This was a real good hunt. Hot, dry, tons of skeeters snakes and alligators. Just perfect! I had a hard time getting on pigs this time; saw very few. But I couldn't get away from the other critters. I saw over 30 deer, 5 of themwhile walking,under 50 yards. Saw a coyote up close, over a dozen gators, at least that many turkeys, 2 cottonmouths, 3 unidentified snakes, and a decapitated canebreak rattler. Squirrels, a rabbit, 3 or 4 owls, ect. I went for pigs but saw that much game and spent time with my son and my buddies, so I'd be foolish to complain. Good stuff.


----------



## Vance Henry (May 31, 2015)

Ditto on what Todd said.  I saw lots of critters and really enjoyed time around the fire with buddies, some old and some new.  The frog legs and rattler made for some fine vittles.  Here are some pictures for your enjoyment....including the pre-decapited rattler.


----------



## AnAvidArcher (May 31, 2015)

Man that looks awesome. I'd love to go on some of those. Was this at fort Stewart?


----------



## Allen Oliver (May 31, 2015)

Congrats Dendy! Looking forward to the story.


----------



## Vance Henry (Jun 1, 2015)

AnAvidArcher said:


> Man that looks awesome. I'd love to go on some of those. Was this at fort Stewart?
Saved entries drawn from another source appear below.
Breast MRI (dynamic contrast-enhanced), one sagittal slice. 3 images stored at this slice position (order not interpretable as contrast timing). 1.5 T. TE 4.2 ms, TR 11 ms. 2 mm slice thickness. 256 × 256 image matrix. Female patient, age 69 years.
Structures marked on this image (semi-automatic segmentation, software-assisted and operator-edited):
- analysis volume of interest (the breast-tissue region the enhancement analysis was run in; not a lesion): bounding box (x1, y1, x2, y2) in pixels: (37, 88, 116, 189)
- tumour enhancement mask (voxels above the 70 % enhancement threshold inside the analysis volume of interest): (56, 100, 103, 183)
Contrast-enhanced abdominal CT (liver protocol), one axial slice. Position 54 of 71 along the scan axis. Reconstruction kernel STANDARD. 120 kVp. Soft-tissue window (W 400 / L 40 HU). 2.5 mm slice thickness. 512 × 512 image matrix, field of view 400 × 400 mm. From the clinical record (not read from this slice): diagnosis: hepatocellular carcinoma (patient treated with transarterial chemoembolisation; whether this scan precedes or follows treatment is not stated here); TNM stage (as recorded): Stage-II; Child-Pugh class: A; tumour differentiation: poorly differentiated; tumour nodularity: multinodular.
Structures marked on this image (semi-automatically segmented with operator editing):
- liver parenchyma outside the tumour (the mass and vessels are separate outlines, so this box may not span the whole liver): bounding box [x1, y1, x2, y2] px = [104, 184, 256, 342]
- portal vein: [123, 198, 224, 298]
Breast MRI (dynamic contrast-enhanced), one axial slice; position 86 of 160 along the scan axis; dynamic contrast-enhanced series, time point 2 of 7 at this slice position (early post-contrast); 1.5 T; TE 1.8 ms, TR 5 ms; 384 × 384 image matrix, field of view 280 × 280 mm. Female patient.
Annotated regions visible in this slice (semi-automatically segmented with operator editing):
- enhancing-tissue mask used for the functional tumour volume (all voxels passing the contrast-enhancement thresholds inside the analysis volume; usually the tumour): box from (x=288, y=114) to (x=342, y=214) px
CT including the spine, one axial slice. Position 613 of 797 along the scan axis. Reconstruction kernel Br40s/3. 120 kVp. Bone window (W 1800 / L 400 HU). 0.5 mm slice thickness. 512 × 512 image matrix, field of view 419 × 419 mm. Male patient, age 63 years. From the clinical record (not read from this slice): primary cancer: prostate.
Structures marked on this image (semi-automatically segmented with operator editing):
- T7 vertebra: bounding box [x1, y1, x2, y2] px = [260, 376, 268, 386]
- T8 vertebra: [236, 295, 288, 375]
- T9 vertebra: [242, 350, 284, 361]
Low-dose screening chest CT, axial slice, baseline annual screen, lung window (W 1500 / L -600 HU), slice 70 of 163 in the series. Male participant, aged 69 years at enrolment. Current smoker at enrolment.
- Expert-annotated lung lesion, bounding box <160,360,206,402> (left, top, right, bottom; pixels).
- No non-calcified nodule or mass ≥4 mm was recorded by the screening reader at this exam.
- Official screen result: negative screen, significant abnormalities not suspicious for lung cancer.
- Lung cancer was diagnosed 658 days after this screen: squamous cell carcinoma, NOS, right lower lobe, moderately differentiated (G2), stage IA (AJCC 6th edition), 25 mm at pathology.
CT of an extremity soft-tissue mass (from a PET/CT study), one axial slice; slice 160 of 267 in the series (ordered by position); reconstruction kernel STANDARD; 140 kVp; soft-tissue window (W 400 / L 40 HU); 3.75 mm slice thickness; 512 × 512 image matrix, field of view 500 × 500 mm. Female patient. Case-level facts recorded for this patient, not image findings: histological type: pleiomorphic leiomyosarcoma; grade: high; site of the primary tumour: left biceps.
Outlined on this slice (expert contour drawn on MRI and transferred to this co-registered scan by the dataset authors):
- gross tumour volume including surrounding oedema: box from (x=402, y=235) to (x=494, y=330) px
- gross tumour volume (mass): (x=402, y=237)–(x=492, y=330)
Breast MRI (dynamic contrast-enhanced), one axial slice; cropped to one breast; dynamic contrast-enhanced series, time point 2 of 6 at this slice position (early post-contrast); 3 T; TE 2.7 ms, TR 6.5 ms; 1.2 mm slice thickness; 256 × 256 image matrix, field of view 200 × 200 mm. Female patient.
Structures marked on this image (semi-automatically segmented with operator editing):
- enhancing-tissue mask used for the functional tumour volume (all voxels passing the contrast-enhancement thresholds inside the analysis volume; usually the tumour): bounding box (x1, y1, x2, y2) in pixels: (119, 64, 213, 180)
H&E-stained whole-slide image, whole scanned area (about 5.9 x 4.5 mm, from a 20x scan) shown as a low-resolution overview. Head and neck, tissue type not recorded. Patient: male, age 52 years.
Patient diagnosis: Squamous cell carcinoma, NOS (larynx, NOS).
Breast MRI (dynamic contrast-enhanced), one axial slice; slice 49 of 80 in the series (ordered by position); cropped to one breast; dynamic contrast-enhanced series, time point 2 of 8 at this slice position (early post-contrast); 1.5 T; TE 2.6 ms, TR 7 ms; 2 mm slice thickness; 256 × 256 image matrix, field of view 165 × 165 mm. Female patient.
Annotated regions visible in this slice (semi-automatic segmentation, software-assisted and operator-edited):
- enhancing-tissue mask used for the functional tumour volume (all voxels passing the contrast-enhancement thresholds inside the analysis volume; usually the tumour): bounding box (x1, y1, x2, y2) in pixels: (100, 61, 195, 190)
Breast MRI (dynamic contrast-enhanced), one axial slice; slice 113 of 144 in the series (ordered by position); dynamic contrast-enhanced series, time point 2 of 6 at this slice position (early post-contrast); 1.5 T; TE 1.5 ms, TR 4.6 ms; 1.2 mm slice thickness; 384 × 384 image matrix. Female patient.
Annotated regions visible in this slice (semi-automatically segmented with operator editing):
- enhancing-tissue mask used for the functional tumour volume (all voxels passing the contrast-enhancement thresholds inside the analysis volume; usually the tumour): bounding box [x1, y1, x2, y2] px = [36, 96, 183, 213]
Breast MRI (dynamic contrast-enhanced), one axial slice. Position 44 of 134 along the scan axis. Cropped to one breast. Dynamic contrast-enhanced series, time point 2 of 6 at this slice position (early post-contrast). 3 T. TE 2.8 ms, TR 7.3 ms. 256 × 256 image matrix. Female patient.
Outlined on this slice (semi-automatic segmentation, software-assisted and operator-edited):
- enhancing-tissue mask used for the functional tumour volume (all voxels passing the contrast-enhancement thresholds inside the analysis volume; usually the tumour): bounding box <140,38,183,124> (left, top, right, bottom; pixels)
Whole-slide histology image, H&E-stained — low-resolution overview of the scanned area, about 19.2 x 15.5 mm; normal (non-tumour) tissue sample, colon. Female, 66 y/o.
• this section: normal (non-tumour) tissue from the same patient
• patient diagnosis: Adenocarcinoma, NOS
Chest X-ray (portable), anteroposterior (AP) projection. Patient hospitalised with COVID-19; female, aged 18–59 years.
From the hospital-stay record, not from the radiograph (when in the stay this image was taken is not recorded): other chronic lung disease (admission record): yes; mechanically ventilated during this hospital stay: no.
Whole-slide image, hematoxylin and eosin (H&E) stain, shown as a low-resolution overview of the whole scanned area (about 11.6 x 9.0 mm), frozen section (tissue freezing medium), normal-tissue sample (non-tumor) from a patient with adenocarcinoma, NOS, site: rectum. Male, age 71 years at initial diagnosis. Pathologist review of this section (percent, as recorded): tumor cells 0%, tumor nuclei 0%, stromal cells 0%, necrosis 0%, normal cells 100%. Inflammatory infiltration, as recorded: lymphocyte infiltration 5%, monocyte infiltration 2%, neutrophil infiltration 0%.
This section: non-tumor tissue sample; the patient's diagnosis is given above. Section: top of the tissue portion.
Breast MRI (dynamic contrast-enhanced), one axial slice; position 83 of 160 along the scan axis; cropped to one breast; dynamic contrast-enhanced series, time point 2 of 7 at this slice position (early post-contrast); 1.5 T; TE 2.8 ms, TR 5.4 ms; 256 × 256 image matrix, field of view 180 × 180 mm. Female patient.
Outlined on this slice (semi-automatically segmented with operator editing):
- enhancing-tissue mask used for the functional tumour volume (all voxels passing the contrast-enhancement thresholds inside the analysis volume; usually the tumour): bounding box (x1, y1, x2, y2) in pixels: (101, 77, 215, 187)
Yes Seth.  I'll make sure we notify you the next time we go.  Hopefully your schedule will permit.


----------



## Steve Milbocker (Jun 2, 2015)

You boys know how to have a good time.You eat well too! I suppose as long as Dendy is in camp you'll never go hungry


----------



## Barebowyer (Jun 6, 2015)

Looks like a blast guys.  May I ask where you all hunt at? I know WMAs are closed unless something else is in season here in Ga.  Are you guys hunting public or private land?  Please reply.  I am curious and have only been in Ga. a year or so, looking to trad some hogs badly...

Thanks in advance, great pics!


----------